On April 24, Meta’s Q1 2026 earnings call was a study in cognitive dissonance. CEO Mark Zuckerberg and CFO Susan Li walked investors through a plan to spend a jaw‑dropping $125 billion to $145 billion on AI‑driven capital expenditure in 2026 alone—funding Llama models, recommendation engines, and the ads infrastructure that already mints $56 billion in quarterly revenue.3

What the call did not cover, in any meaningful way, was children.

No investor question touched the social media addiction trial Meta lost in March, where a Los Angeles jury found Meta and Google liable for designing addictive platforms that harmed a young user and awarded $6 million in damages, 70% of the blame landing on Meta.3 No one asked about the New Mexico case that produced a $375 million penalty after a jury concluded Meta violated the state’s Unfair Practices Act by concealing what it knew about child sexual exploitation and mental‑health harms.3

Nor did investors probe the expanding list of red flags:

  • Massachusetts’ highest court ruling that Meta must face a state lawsuit alleging it deliberately designed features to addict young users
  • More than 40 state attorneys general suing over child safety issues
  • Bellwether trials scheduled throughout 2026
  • Youth bans in Indonesia, Australia, France, and Spain that have already taken Meta products offline for millions of minors
  • An EU probe into underage users announced just days before the call
  • A U.S. Senate committee backing legislation to stop minors from using AI chatbots altogether3

Li’s prepared remarks were the only nod to this avalanche, warning that Meta “continues to see scrutiny on youth‑related issues” and that ongoing trials “may ultimately result in a material loss.”3 As The Next Web acidly noted, the word “material” is doing a lot of work in that sentence: the tobacco industry’s 1998 master settlement cost $206 billion over 25 years, while Meta now pulls in $56 billion every three months.3

Zuckerberg has told employees that this year’s 8,000 layoffs are about shifting money from people to infrastructure—read: to AI and the data centers that power it—but he has not told investors what Meta plans to do about the legal, regulatory, and reputational time bomb under its existing products.3

Three crises, one question: whose safety counts?

Taken together, the stories of OpenAI, Anthropic, and Meta expose a common fault line in today’s AI boom: companies move at breakneck speed to fund and deploy powerful systems, while their safety narratives fracture into narrow silos.
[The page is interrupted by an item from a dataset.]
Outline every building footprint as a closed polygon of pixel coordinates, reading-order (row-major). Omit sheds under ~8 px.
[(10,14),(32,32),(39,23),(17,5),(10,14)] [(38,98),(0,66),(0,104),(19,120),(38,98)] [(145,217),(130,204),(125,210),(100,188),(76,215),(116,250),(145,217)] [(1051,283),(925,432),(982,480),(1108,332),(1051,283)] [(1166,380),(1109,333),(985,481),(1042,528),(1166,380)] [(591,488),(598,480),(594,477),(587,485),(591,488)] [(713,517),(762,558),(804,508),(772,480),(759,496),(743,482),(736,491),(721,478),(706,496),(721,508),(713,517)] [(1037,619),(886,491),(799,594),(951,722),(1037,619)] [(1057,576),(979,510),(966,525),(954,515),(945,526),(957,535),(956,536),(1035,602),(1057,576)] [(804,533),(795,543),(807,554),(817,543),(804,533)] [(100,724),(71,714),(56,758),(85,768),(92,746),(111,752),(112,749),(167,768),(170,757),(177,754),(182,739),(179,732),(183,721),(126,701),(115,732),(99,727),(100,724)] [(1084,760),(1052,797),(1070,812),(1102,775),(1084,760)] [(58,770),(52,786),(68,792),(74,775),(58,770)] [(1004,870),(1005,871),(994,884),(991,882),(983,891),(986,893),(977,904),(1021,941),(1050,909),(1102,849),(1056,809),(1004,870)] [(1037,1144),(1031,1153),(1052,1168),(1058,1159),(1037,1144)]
In cybersecurity, “safety” means tightly gating models that can already walk through multi‑step corporate intrusion scenarios, even as those same models are handed—under NDAs and vetting paperwork—to an expanding universe of “good guys.”12

For Meta, “safety” is a footnote in an earnings script, a line item labeled “material loss” in a world where youth mental health, child exploitation, and alleged addiction by design are treated as background noise to a $145‑billion AI spending spree.3

Governments are struggling to keep up on both fronts. The White House can quietly nudge Anthropic not to widen Mythos access, and the U.S. Senate can draft rules to wall off minors from AI chatbots—but neither looks remotely prepared for an environment where frontier systems can both breach a simulated corporation and shape the daily information diet of billions.23

The timeline is no longer theoretical:

  • Mythos proves autonomous‑style cyberattacks are within reach.
  • GPT‑5.5 nearly matches and sometimes beats it in weeks.
  • OpenAI begins seeding this power to vetted defenders worldwide.
  • At the same moment, Meta doubles down on AI at a scale that dwarfs its looming child‑safety liabilities.

The core tension is stark. For OpenAI and Anthropic, the message is: trust us to weaponize AI on your behalf, but not against you. For Meta, it’s: trust us to reinvent the internet with AI, even as courts, regulators, and entire countries accuse us of harming kids today.

The question for regulators and the public is no longer whether these companies can build such systems. It’s whether anyone outside their boardrooms gets a real say in what “safety” means before the next model drops.